» Exercise instructions
In the entries below, find the line with "(pin output line (at -52.07 -24.13" and the line with "(pin input line (at 11.43". Return those two lines and all lines between them, exactly.

*** Opening of Provided data ***

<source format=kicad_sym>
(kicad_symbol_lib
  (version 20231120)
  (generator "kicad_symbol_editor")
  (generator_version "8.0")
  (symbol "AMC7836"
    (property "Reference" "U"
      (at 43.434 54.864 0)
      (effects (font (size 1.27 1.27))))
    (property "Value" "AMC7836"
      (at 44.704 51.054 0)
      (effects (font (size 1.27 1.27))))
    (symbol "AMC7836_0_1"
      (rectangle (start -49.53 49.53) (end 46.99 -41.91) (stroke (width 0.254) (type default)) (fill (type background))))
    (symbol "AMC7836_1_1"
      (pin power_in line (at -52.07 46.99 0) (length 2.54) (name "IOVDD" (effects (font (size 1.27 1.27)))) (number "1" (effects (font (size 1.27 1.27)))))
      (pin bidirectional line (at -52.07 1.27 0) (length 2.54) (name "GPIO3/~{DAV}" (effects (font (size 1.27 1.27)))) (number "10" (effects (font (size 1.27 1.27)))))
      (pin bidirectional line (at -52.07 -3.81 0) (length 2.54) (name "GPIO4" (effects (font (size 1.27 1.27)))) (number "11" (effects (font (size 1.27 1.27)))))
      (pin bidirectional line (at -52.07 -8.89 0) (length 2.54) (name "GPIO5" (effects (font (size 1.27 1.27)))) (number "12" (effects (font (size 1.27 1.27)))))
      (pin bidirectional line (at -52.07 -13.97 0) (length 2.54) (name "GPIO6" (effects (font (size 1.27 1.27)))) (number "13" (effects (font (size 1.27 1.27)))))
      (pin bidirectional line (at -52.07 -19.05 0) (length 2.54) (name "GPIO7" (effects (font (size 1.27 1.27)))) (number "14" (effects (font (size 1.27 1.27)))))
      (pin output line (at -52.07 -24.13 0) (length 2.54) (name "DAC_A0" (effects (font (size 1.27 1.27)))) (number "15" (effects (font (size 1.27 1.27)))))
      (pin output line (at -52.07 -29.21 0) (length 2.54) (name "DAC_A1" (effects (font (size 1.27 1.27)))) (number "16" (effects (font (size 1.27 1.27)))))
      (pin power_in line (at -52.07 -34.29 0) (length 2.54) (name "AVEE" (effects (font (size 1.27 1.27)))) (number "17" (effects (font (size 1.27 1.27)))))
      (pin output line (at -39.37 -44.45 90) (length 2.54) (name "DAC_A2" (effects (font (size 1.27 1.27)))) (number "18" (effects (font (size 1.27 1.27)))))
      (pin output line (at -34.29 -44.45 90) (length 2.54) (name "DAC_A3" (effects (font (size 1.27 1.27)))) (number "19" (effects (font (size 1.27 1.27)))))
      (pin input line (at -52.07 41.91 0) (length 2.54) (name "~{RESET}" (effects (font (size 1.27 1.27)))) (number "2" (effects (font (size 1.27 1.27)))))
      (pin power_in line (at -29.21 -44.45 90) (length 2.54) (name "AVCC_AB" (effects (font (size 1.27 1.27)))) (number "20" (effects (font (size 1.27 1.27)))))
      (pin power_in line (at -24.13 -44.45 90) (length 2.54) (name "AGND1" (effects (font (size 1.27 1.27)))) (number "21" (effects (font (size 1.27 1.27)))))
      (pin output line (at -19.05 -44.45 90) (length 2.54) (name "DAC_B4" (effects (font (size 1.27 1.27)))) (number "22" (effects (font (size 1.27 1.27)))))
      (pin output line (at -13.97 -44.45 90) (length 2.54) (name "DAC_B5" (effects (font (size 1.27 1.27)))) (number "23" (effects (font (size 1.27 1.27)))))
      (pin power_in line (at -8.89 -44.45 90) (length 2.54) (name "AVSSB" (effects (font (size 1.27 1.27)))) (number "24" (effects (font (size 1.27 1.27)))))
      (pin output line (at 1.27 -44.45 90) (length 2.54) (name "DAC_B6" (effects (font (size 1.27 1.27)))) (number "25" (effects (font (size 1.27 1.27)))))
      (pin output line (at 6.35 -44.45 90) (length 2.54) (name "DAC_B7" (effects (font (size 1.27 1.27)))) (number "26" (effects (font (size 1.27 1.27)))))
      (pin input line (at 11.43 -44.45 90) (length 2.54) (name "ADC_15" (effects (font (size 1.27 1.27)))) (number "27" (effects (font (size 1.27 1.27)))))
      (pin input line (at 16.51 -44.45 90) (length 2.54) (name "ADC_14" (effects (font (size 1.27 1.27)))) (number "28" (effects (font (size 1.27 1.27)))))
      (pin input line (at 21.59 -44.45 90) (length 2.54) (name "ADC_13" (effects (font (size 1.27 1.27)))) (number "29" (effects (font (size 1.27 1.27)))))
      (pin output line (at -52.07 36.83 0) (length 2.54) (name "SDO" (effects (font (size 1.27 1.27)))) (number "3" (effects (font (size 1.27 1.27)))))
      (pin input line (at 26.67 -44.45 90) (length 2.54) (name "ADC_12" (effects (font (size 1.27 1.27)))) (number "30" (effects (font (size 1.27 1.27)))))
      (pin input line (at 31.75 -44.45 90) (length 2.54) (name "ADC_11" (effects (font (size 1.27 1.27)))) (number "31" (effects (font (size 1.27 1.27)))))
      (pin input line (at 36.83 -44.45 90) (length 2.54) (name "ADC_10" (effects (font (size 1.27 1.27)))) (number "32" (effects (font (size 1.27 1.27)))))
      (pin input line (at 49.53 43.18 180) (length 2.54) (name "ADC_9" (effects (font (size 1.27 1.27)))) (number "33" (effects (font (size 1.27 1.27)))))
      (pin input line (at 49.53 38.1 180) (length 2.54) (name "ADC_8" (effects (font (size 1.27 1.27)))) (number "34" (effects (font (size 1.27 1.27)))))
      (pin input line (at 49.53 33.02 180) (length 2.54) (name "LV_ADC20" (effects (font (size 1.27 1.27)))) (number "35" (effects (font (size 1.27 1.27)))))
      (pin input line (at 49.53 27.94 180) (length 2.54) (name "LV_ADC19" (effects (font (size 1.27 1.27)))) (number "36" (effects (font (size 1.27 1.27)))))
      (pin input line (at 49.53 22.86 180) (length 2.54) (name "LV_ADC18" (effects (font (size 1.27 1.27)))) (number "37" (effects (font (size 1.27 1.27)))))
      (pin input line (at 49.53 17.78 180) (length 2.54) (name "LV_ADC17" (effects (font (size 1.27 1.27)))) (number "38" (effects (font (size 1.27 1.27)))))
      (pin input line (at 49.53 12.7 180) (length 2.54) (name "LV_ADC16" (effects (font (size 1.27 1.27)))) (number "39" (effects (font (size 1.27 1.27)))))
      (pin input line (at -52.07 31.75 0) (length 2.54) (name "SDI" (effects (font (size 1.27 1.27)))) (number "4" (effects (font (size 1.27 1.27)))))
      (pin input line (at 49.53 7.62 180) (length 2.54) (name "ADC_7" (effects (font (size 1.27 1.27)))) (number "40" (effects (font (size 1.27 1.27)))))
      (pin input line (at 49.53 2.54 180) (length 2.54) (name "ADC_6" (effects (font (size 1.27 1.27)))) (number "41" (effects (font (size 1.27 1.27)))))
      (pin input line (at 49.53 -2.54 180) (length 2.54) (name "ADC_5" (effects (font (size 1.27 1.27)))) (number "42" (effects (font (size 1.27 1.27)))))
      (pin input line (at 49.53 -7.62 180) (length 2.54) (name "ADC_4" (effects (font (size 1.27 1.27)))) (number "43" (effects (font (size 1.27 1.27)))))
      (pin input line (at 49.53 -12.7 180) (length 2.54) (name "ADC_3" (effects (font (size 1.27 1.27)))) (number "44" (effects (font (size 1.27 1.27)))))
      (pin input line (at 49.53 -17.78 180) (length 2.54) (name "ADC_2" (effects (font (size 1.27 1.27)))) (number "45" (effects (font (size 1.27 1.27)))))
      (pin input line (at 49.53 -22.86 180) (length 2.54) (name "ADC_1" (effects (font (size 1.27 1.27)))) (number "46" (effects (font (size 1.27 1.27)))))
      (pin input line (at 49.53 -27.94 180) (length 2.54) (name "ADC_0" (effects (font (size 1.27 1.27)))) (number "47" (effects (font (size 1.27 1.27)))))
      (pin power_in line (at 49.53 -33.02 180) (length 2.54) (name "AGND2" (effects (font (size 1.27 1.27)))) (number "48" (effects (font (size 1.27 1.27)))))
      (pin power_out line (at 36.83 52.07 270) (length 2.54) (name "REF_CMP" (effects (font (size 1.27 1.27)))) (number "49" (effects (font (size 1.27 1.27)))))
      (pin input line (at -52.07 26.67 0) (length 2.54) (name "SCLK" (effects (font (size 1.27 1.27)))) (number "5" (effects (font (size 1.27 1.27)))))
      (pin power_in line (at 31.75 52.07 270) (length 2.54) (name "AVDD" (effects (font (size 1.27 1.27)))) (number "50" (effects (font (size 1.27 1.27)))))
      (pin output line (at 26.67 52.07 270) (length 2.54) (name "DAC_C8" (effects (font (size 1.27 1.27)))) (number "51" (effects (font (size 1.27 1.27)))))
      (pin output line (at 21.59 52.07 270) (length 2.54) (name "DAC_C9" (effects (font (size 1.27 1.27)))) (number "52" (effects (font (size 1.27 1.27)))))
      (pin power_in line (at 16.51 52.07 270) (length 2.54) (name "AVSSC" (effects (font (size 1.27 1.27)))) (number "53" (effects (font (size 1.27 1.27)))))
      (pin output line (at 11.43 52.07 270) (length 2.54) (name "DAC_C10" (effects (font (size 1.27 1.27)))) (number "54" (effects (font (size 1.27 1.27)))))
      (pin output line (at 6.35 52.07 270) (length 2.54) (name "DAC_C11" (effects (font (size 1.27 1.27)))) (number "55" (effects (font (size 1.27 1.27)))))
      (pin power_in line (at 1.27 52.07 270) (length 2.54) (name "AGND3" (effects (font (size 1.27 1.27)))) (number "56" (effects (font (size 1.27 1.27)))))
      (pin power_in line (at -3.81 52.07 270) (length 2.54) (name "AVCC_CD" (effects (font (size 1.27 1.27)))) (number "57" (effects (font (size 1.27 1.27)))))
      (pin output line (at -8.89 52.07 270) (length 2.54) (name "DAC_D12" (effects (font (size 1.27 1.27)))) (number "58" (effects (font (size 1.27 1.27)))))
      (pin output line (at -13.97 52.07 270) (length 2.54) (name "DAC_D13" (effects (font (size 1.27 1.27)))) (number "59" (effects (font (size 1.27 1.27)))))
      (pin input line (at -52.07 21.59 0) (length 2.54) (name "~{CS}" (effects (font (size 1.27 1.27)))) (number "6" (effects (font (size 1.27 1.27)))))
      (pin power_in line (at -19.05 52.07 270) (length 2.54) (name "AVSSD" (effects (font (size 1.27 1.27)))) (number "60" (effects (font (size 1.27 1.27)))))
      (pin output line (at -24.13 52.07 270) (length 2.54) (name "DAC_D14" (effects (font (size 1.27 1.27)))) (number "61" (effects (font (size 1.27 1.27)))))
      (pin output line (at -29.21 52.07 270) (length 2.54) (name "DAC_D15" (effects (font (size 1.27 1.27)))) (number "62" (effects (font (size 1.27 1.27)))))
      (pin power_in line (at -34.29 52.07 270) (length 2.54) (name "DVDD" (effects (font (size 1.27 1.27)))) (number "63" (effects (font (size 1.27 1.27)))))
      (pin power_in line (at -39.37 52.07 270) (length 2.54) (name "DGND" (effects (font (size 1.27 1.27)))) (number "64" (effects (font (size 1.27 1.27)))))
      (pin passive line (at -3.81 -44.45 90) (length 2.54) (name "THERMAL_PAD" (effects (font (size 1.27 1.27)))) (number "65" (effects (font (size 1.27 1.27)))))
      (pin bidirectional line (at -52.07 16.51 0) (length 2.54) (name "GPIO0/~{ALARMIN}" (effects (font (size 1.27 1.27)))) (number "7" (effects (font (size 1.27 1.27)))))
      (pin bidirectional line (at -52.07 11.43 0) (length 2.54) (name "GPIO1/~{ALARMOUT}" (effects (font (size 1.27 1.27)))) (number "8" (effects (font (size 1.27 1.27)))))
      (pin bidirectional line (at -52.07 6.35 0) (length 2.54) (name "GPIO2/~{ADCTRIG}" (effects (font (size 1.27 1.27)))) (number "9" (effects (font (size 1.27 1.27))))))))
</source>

*** Close of Provided data ***

» Solution to the problem
      (pin output line (at -52.07 -24.13 0) (length 2.54) (name "DAC_A0" (effects (font (size 1.27 1.27)))) (number "15" (effects (font (size 1.27 1.27)))))
      (pin output line (at -52.07 -29.21 0) (length 2.54) (name "DAC_A1" (effects (font (size 1.27 1.27)))) (number "16" (effects (font (size 1.27 1.27)))))
      (pin power_in line (at -52.07 -34.29 0) (length 2.54) (name "AVEE" (effects (font (size 1.27 1.27)))) (number "17" (effects (font (size 1.27 1.27)))))
      (pin output line (at -39.37 -44.45 90) (length 2.54) (name "DAC_A2" (effects (font (size 1.27 1.27)))) (number "18" (effects (font (size 1.27 1.27)))))
      (pin output line (at -34.29 -44.45 90) (length 2.54) (name "DAC_A3" (effects (font (size 1.27 1.27)))) (number "19" (effects (font (size 1.27 1.27)))))
      (pin input line (at -52.07 41.91 0) (length 2.54) (name "~{RESET}" (effects (font (size 1.27 1.27)))) (number "2" (effects (font (size 1.27 1.27)))))
      (pin power_in line (at -29.21 -44.45 90) (length 2.54) (name "AVCC_AB" (effects (font (size 1.27 1.27)))) (number "20" (effects (font (size 1.27 1.27)))))
      (pin power_in line (at -24.13 -44.45 90) (length 2.54) (name "AGND1" (effects (font (size 1.27 1.27)))) (number "21" (effects (font (size 1.27 1.27)))))
      (pin output line (at -19.05 -44.45 90) (length 2.54) (name "DAC_B4" (effects (font (size 1.27 1.27)))) (number "22" (effects (font (size 1.27 1.27)))))
      (pin output line (at -13.97 -44.45 90) (length 2.54) (name "DAC_B5" (effects (font (size 1.27 1.27)))) (number "23" (effects (font (size 1.27 1.27)))))
      (pin power_in line (at -8.89 -44.45 90) (length 2.54) (name "AVSSB" (effects (font (size 1.27 1.27)))) (number "24" (effects (font (size 1.27 1.27)))))
      (pin output line (at 1.27 -44.45 90) (length 2.54) (name "DAC_B6" (effects (font (size 1.27 1.27)))) (number "25" (effects (font (size 1.27 1.27)))))
      (pin output line (at 6.35 -44.45 90) (length 2.54) (name "DAC_B7" (effects (font (size 1.27 1.27)))) (number "26" (effects (font (size 1.27 1.27)))))
      (pin input line (at 11.43 -44.45 90) (length 2.54) (name "ADC_15" (effects (font (size 1.27 1.27)))) (number "27" (effects (font (size 1.27 1.27)))))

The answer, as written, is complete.